Pero para su sorpresa, Roberto le muestra lo que estuvo buscando todo ese tiempo. En las manos de su esposo la pequeña caja de madera con el emblema de la cruz flanqueada de ataúdes y dentro los mechones de cabello, entrelazados con el hilo de lana, apestados a ron y tabaco. Hilda trató de agarrar la caja, pero él se la apartó. La toma del brazo y ante el asombro de la mujer, con el cinto de su kimono se ata a ella. Estrella la cajita contra el suelo, que se hace pedazos y la abraza llorando de rabia.
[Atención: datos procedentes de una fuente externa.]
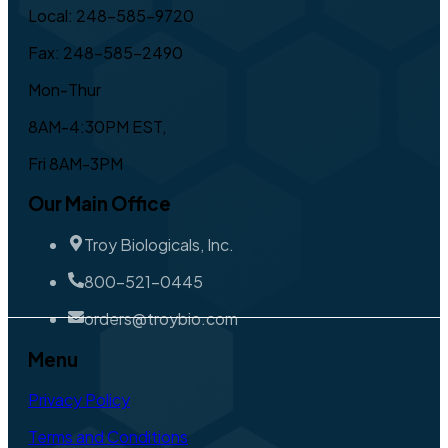
Local: 248-585-9720
Fax: 248-585-2490
Mon-Thur
8AM-4:30PM EST,
Fri 8AM-3PM
Our Main Office
Troy Biologicals, Inc.
800-521-0445
orders@troybio.com
Menu
Privacy Policy
Terms and Conditions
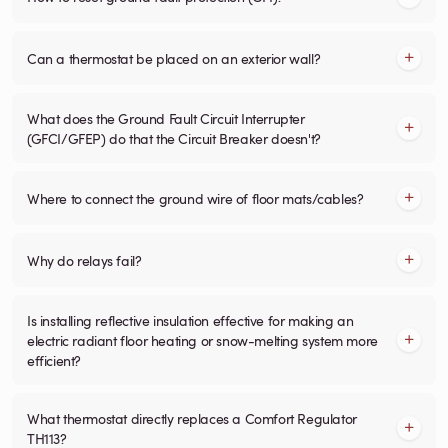
Can a thermostat be placed on an exterior wall?
What does the Ground Fault Circuit Interrupter
(GFCI/GFEP) do that the Circuit Breaker doesn't?
Where to connect the ground wire of floor mats/cables?
Why do relays fail?
Is installing reflective insulation effective for making an
electric radiant floor heating or snow-melting system more
efficient?
What thermostat directly replaces a Comfort Regulator
TH113?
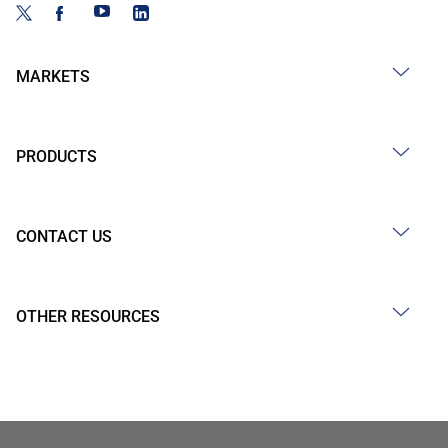
MARKETS
PRODUCTS
CONTACT US
OTHER RESOURCES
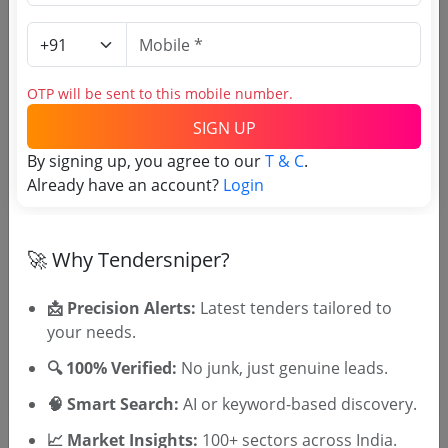
Login to View Purchaser State
OTP will be sent to this mobile number.
Tender No
SIGN UP
By signing up, you agree to our
T & C
.
TSID: 129503808
Already have an account?
Login
Tender Type and Location
🚀 Why Tendersniper?
Tender Category
📩 Precision Alerts:
Latest tenders tailored to
Location/Region
your needs.
🔍 100% Verified:
No junk, just genuine leads.
🧠 Smart Search:
AI or keyword-based discovery.
📈 Market Insights:
100+ sectors across India.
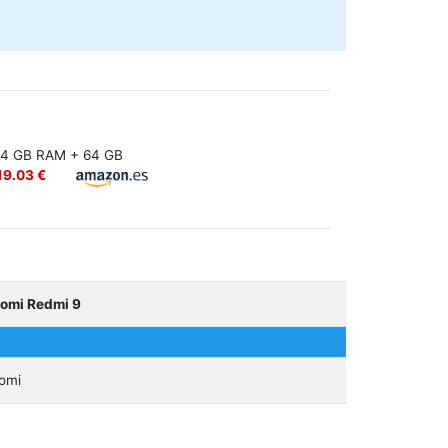
4 GB RAM + 64 GB
19.03 €
aomi Redmi 9
omi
—Yo la amaba —. Dijo. —Yo amaba a Laura.

Nunca la había mencionado antes.

—Querías que estuviéramos juntos para siempre, ¿no?

Luego de decir esto, Roberto la carga estando atada a él y corre directo al balcón. Los gritos de Hilda fueron inútiles para hacerlo recapacitar. Y al momento en que se sintió caer por el borde del balcón de su penthouse perfecto, atada a su esposo perfecto, ve al Barón Samedi con su rostro pintado, su larga gabardina negra; parado en medio de su sala perfecta, que le saluda con su trago de ron y su tabaco en la mano.